This is the story of the Little Revolution that wasn't.

Last year, a minor discord was sounded in the Grammy Awards ceremonies when jazz artists and aficionados complained about having been excluded from performing on the nationally televised awards show.

For the first time since 1977, not a single jazz performer shared the spotlight in the program sponsored by the National Academy of Recording Arts and Sciences.

After picketing, lots of angry talk and threatening not to renew their memberships in the academy, the rebels got some results: An eight-minute all-star jazz jam was slotted into a prominent position on Tuesday's Grammy telecast.

So, everyone's happy, right?

Not quite.

Now, the country music community--represented on the telecast by a single performer (Ronnie Milsap) and three presenters (Reba McIntyre, Emmylou Harris, Kris Kristofferson)--feels slighted.

Or, at least one prominent member of that community does.

Jim Halsey, manager of such country stars as Lee Greenwood, the Oak Ridge Boys and the Judds, is "mad as hell." In fact, he was mad enough to invite the press to attend a luncheon at his Beverly Hills home Tuesday and let them see just how fumed country folks were.

"I feel like country music deserves some kind of recognition from the academy," Halsey growled as he introduced a reporter to his luncheon guests. "What we got right now doesn't make it."

Halsey wants to see more presenters and entertainers culled from the country field. "We're not being treated as equals at all . . . (we're) more like a poor relation.

"I think attention needs to paid to this issue, and it seems like the only way to get that attention is to make noise."

But there didn't seem to be near the intensity of feeling that surfaced last year among the jazz community.

Greenwood, whose string of country hits includes "God Bless the U.S.A.," believes the Grammys should represent all of American music, not just certain parts of it.

"The Grammys are the epitome of American musical performance and creation," he commented during Haley's luncheon. "What's popular and what gets recognized goes in cycles, like fashion or anything else.
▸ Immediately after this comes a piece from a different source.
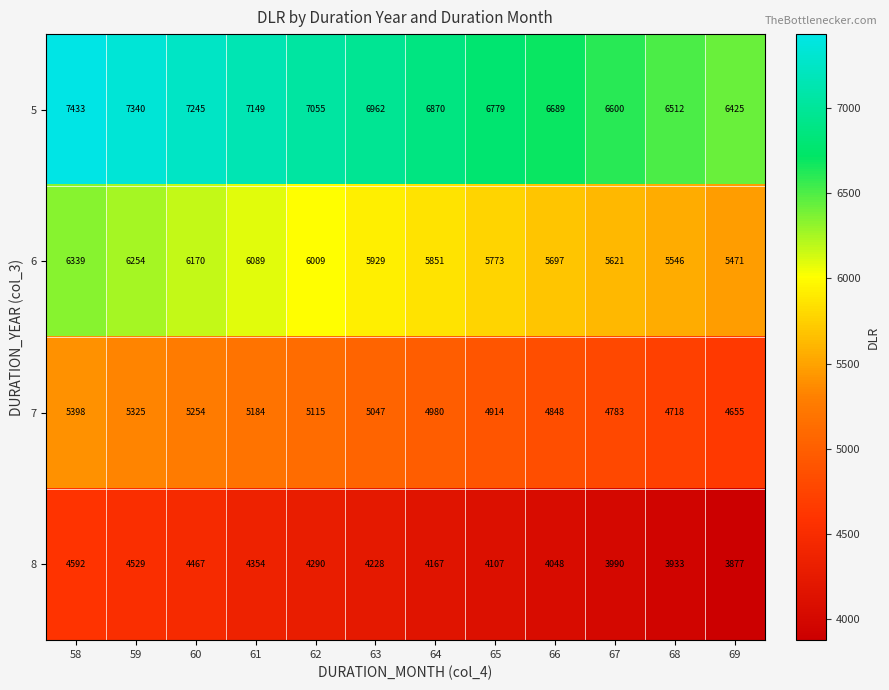

What is the difference between the 7 values at 62 and 67?

332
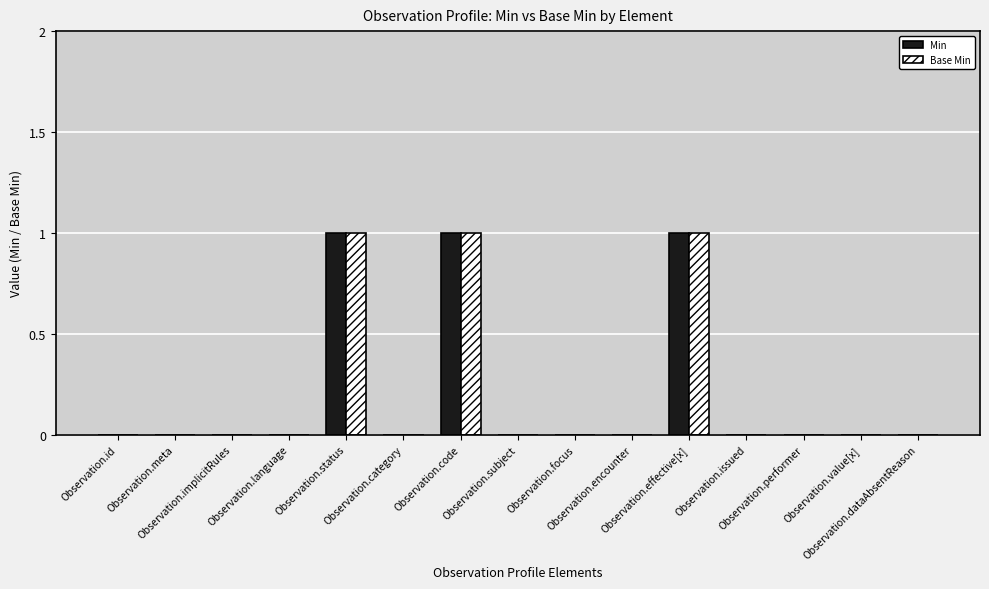

What is the sum of all Base Min values?

3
Country's been there before (in the spotlight) and it'll be there again. What we don't need is to get all negative and start boycotting and raising a big fuss. The only thing that'll do is push us back further."

All four Oak Ridge Boys--Duane Allen, Joe Bonsall, William Lee Golden and Richard Sterban--seemed to side with Greenwood.

"We've gotten five Grammys ourselves, and I want to tell you it's a great honor--it makes us peers with the rest of the nation's musicians," said Oak Ridger Allen. "None of us are too upset--except, of course, we'd like to be performing ourselves this year."

The question isn't exposure, Halsey insisted.

"We have two other national awards programs that showcase country talent," he said. "I'm not worried about that. What I am worried about is country performers being treated like second-class musical citizens."

When asked whether country musicians have anything to feel inferior about, Oak Ridge Boy Golden shook his long blond/gray hair and said, "Heck no. There's a melody for every emotion, and country's the only way to express some of them. We (country musicians) don't have to be No. 1 or anything like that--just respected, good and fun to listen to."

Asked about Haley's comments, Mike Greene, president of the academy, labeled them "a poor potshot."

"We truly want to portray as many groups as we possibly can while still making the show good television," he said backstage at the Shrine. "I think whoever chooses to knock the academy as being unresponsive or elitist is being very uncreative.

"Country organizations and managers have a beef when the Grammys come around because one of their artists is, they feel, getting stuck," Greene continued.

"I feel sure that's what Jim Halsey's doing this time, because the Judds, one of his clients, isn't performing this year. Well, they performed last year, and we can't accommodate everyone--it'd wind up being a 10-hour show if we did." (Harley insisted at the luncheon that he was concerned with the "reputation of all country music, not just my people.")

Besides, Greene noted, there are two country music awards shows each year--and both are nationally televised.

The Los Angeles-based Academy of Country Music was founded in 1964 and began that same year to give its awards programs, though the first "official," media-attended awards show was presented in 1966 at the Hollywood Palladium. The academy's awards show was first telecast in 1973 and has been shown annually since then.

Founded in 1958, the far more prestigious Country Music Assn., a Nashville-based consortium of performers, managers, media and allied industries, began giving its own awards in 1967 as a second wave of counterattack against the general media dominance established by pop music.

"We give awards to country artists specifically for excellence, and--especially at the time (in the late '60s)--the awards show was also a vehicle to get on television," said Ed Benson, associate executive director of the CMA in Nashville.

"None of these people was being seen nationally. That's why our show is still more of an entertainment show than an awards show. We've only got 11 categories to deal with, so we've got more time for music."

Benson even disagreed with the notion that country artists are getting ignored by the Grammys. "I'm not aware that country artists that we deal with are too upset with the kind of attention they've been getting," he commented.

"In fact, I'd say the Grammy folks have done a fine job trying to get everybody a chance in the spotlight. The Grammys have to cover all parts of music, and that just means somebody's going to be left out each year."